3:00 p.m., Wednesday (Jan. 8th)

Math Annex 1100

Christoph Hauert

Department of Zoology, UBC

Cooperation in social dilemmas: Volunteering in public goods games

Cooperative behavior among unrelated individuals is one of the fundamental problems in biology and social sciences. Reciprocal altruism fails to provide a solution if interactions are not repeated often enough or groups are too large. Punishment and reward can be very effective but require that defectors can be traced and identified. Here we present a simple but effective mechanism operating under full anonymity. Voluntary participation in public goods games can foil exploiters and overcome the social dilemma. This natural extension leads to rock-scissors-paper type cyclic dominance of the three strategies cooperate, defect and loner i.e. those unwilling to participate in the public enterprise. In voluntary public goods interactions the three strategies can co-exist under very diverse assumptions on population structure and adaptation mechanisms. In particular, spatially structured populations, where players interact only with their nearest neighbors, lead to interesting dynamical properties and intriguing spatio-temporal patterns.
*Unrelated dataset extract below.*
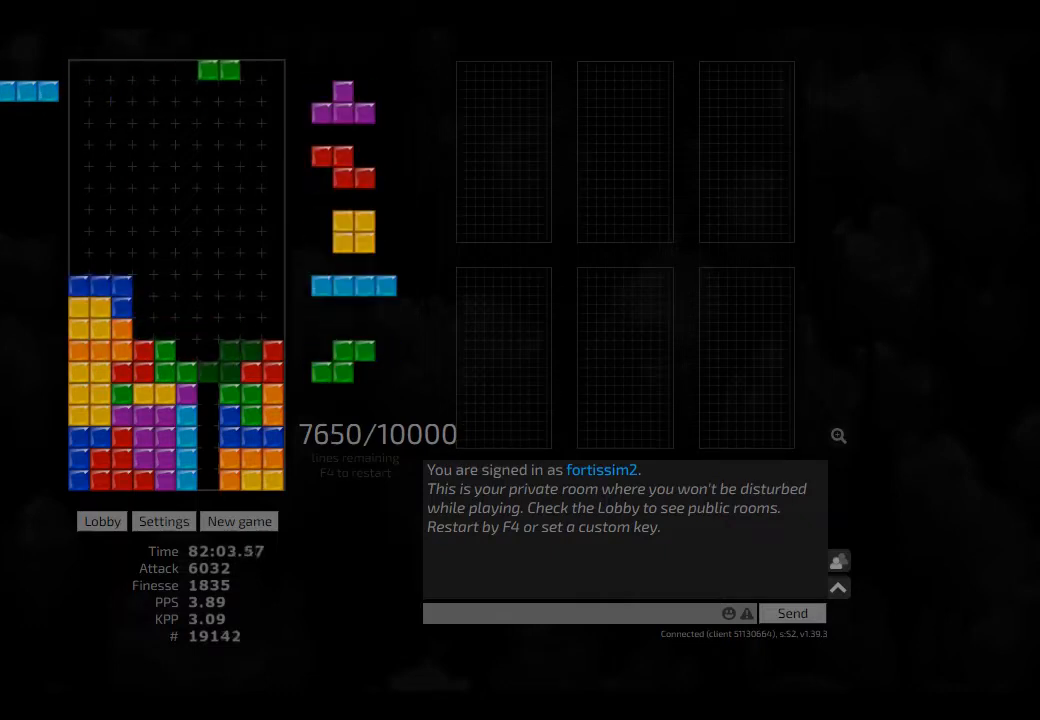
{"keys": ["right"], "events": [[42, "hd", "down"], [84, "ccw", "down"], [84, "hd", "up"], [125, "right", "down"], [167, "ccw", "up"], [167, "right", "up"], [209, "hd", "down"], [250, "ccw", "down"], [292, "hd", "up"], [334, "ccw", "up"], [334, "hd", "down"], [417, "right", "down"], [459, "hd", "up"]]}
Variations of the value of the public good result in transitions between one-, two- and three-strategy states which are in the class of directed percolation. Although volunteering is incapable of stabilizing cooperation, it efficiently prevents successful spreading of selfish behavior and enables cooperators to persist at substantial levels.

Refreshments will be served at 2:45 p.m. in the Faculty Lounge, Math Annex (Room 1115).